- **What the task requires**
Below are some records; state how many of their lines contain the word "подробная", and add nothing.

[Dataset items]
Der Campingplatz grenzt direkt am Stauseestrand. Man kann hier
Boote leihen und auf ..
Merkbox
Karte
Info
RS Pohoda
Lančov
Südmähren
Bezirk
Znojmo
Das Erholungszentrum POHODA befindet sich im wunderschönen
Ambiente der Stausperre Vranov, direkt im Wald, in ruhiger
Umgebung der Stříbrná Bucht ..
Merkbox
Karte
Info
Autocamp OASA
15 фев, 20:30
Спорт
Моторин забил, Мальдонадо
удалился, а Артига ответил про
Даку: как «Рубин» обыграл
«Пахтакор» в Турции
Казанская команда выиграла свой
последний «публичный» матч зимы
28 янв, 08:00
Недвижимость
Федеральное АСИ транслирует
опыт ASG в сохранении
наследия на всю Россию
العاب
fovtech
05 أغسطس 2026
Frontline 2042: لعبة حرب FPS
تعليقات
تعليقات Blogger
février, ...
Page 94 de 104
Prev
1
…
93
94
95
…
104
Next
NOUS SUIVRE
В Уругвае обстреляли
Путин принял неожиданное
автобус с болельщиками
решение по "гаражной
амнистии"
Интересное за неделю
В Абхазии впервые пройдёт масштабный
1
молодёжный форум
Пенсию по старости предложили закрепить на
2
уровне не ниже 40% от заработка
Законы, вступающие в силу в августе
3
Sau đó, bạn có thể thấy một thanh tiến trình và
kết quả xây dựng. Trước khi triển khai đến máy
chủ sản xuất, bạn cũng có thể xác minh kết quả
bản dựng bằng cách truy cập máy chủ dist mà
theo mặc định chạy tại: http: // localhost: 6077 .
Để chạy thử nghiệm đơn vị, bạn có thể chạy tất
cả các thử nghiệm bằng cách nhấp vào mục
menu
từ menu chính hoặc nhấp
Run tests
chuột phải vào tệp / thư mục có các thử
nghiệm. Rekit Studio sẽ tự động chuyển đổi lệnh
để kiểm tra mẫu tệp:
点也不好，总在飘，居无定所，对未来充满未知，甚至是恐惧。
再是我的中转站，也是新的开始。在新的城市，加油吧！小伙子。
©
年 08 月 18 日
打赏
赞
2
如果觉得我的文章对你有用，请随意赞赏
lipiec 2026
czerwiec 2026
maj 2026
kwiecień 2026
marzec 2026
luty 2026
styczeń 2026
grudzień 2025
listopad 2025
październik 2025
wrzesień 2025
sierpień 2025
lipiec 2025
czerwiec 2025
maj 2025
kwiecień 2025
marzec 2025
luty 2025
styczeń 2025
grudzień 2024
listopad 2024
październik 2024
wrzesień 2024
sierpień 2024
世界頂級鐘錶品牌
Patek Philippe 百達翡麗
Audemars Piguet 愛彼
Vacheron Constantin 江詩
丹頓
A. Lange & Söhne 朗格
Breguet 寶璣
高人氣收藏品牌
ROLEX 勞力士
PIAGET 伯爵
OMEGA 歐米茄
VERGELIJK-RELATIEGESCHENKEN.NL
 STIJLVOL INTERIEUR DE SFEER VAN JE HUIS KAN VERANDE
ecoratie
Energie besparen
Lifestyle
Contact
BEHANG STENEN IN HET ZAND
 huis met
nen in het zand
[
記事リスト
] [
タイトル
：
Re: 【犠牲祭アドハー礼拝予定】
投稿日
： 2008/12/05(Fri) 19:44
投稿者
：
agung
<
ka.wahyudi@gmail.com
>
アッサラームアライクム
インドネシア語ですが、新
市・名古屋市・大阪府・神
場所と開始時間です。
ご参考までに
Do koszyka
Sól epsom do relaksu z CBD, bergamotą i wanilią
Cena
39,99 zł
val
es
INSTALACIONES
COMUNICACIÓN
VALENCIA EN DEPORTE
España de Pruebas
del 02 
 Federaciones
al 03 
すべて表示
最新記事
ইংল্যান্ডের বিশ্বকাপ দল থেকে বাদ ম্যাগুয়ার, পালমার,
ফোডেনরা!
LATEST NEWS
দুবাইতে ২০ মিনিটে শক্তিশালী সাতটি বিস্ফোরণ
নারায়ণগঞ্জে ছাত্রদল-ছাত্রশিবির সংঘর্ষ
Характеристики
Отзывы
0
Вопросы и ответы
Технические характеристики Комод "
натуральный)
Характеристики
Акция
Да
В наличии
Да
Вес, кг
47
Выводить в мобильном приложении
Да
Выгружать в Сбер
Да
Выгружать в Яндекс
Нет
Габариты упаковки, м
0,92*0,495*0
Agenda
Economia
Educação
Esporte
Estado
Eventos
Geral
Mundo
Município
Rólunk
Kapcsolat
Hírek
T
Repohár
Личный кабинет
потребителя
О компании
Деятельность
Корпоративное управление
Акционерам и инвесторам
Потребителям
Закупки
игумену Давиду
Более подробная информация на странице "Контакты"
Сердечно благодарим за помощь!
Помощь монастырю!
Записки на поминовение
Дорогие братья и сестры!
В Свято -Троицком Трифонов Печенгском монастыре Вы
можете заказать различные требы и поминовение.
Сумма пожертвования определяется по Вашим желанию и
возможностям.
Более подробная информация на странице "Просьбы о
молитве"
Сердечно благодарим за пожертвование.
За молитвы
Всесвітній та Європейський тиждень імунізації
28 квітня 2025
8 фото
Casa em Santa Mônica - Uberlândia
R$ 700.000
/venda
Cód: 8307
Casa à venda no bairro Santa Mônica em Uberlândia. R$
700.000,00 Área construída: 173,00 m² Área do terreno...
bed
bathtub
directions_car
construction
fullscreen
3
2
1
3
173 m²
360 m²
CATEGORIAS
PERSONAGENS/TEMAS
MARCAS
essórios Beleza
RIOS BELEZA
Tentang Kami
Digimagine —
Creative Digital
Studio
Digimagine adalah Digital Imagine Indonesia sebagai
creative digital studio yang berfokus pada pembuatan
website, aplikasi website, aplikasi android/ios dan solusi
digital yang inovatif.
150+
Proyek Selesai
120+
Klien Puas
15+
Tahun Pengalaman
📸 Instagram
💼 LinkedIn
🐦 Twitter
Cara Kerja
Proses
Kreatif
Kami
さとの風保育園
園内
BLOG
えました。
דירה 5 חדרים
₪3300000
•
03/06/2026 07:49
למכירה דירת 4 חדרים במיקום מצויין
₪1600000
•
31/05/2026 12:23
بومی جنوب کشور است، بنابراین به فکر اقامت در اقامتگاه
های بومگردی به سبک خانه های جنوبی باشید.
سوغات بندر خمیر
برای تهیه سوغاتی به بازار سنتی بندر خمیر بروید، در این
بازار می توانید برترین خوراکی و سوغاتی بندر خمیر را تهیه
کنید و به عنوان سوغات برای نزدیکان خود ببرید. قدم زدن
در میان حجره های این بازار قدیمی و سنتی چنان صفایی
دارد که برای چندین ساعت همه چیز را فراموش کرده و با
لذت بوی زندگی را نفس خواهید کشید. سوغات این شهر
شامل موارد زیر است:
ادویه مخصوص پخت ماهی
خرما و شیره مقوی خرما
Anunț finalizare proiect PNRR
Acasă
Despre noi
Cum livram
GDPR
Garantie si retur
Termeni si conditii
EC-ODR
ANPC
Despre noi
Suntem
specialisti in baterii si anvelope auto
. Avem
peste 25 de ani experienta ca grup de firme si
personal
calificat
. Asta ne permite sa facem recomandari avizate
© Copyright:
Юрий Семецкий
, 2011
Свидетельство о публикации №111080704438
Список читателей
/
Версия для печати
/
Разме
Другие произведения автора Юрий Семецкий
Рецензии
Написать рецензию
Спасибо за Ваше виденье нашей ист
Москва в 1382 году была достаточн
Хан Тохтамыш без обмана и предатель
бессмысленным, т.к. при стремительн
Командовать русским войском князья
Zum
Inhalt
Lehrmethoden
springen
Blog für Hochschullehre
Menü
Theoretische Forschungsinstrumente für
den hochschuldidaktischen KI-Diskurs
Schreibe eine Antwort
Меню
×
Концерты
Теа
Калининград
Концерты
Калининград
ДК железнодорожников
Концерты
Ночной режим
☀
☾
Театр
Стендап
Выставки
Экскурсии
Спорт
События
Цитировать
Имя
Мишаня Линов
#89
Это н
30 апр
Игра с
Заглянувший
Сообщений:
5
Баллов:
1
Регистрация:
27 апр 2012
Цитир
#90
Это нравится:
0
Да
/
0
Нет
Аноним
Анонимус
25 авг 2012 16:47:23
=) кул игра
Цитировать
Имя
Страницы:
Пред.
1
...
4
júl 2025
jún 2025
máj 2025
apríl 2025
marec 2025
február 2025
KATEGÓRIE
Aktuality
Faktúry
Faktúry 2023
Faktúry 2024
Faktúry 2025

- **Exercise solution**
2